Work to be completed →
Reproduce the source text of each record below word for word.
Start of Extracted entries
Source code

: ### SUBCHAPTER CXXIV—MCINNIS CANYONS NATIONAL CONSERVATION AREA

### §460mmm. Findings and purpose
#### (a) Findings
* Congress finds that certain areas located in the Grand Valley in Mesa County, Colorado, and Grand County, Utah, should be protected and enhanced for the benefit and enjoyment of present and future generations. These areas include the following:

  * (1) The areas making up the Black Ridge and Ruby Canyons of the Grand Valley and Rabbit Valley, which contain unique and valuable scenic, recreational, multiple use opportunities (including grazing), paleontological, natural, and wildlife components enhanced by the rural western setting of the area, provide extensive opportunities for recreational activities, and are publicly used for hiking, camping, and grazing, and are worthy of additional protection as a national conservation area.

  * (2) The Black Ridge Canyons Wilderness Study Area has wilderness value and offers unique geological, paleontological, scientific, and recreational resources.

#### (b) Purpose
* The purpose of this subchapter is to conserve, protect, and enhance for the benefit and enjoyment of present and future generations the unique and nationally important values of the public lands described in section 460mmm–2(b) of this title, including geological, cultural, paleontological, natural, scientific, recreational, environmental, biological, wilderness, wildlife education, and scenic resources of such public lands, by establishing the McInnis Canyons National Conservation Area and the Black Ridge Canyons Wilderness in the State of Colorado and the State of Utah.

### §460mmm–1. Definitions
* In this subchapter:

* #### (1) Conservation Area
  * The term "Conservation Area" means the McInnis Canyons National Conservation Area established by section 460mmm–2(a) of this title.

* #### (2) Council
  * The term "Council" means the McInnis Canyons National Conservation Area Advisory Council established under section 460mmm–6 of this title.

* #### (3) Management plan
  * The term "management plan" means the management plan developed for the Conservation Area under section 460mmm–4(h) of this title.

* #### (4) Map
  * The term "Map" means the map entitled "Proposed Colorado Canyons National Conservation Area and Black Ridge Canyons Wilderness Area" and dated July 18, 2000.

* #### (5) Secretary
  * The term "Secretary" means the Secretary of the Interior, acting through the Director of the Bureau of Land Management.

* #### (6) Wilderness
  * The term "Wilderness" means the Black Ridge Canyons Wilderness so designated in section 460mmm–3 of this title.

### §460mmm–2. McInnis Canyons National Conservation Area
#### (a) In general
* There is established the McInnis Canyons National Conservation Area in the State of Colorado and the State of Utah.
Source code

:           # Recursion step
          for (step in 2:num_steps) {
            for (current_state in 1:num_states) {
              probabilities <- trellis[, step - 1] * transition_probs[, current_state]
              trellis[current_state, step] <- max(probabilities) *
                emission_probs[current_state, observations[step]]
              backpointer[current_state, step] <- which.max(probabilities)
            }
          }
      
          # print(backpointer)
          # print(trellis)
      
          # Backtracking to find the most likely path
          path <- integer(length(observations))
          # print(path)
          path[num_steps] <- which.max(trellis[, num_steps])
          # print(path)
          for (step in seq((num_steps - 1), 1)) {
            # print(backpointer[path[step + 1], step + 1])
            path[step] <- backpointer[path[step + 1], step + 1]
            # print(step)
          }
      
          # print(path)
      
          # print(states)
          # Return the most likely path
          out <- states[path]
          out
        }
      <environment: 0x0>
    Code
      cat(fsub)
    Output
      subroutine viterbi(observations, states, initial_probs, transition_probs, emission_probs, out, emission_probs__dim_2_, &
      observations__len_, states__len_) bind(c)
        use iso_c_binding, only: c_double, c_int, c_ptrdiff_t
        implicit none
End of Extracted entries
Solution for this task →
Source code

: ### SUBCHAPTER CXXIV—MCINNIS CANYONS NATIONAL CONSERVATION AREA

### §460mmm. Findings and purpose
#### (a) Findings
* Congress finds that certain areas located in the Grand Valley in Mesa County, Colorado, and Grand County, Utah, should be protected and enhanced for the benefit and enjoyment of present and future generations. These areas include the following:

  * (1) The areas making up the Black Ridge and Ruby Canyons of the Grand Valley and Rabbit Valley, which contain unique and valuable scenic, recreational, multiple use opportunities (including grazing), paleontological, natural, and wildlife components enhanced by the rural western setting of the area, provide extensive opportunities for recreational activities, and are publicly used for hiking, camping, and grazing, and are worthy of additional protection as a national conservation area.

  * (2) The Black Ridge Canyons Wilderness Study Area has wilderness value and offers unique geological, paleontological, scientific, and recreational resources.

#### (b) Purpose
* The purpose of this subchapter is to conserve, protect, and enhance for the benefit and enjoyment of present and future generations the unique and nationally important values of the public lands described in section 460mmm–2(b) of this title, including geological, cultural, paleontological, natural, scientific, recreational, environmental, biological, wilderness, wildlife education, and scenic resources of such public lands, by establishing the McInnis Canyons National Conservation Area and the Black Ridge Canyons Wilderness in the State of Colorado and the State of Utah.

### §460mmm–1. Definitions
* In this subchapter:

* #### (1) Conservation Area
  * The term "Conservation Area" means the McInnis Canyons National Conservation Area established by section 460mmm–2(a) of this title.

* #### (2) Council
  * The term "Council" means the McInnis Canyons National Conservation Area Advisory Council established under section 460mmm–6 of this title.

* #### (3) Management plan
  * The term "management plan" means the management plan developed for the Conservation Area under section 460mmm–4(h) of this title.

* #### (4) Map
  * The term "Map" means the map entitled "Proposed Colorado Canyons National Conservation Area and Black Ridge Canyons Wilderness Area" and dated July 18, 2000.

* #### (5) Secretary
  * The term "Secretary" means the Secretary of the Interior, acting through the Director of the Bureau of Land Management.

* #### (6) Wilderness
  * The term "Wilderness" means the Black Ridge Canyons Wilderness so designated in section 460mmm–3 of this title.

### §460mmm–2. McInnis Canyons National Conservation Area
#### (a) In general
* There is established the McInnis Canyons National Conservation Area in the State of Colorado and the State of Utah.
Source code

:           # Recursion step
          for (step in 2:num_steps) {
            for (current_state in 1:num_states) {
              probabilities <- trellis[, step - 1] * transition_probs[, current_state]
              trellis[current_state, step] <- max(probabilities) *
                emission_probs[current_state, observations[step]]
              backpointer[current_state, step] <- which.max(probabilities)
            }
          }
      
          # print(backpointer)
          # print(trellis)
      
          # Backtracking to find the most likely path
          path <- integer(length(observations))
          # print(path)
          path[num_steps] <- which.max(trellis[, num_steps])
          # print(path)
          for (step in seq((num_steps - 1), 1)) {
            # print(backpointer[path[step + 1], step + 1])
            path[step] <- backpointer[path[step + 1], step + 1]
            # print(step)
          }
      
          # print(path)
      
          # print(states)
          # Return the most likely path
          out <- states[path]
          out
        }
      <environment: 0x0>
    Code
      cat(fsub)
    Output
      subroutine viterbi(observations, states, initial_probs, transition_probs, emission_probs, out, emission_probs__dim_2_, &
      observations__len_, states__len_) bind(c)
        use iso_c_binding, only: c_double, c_int, c_ptrdiff_t
        implicit none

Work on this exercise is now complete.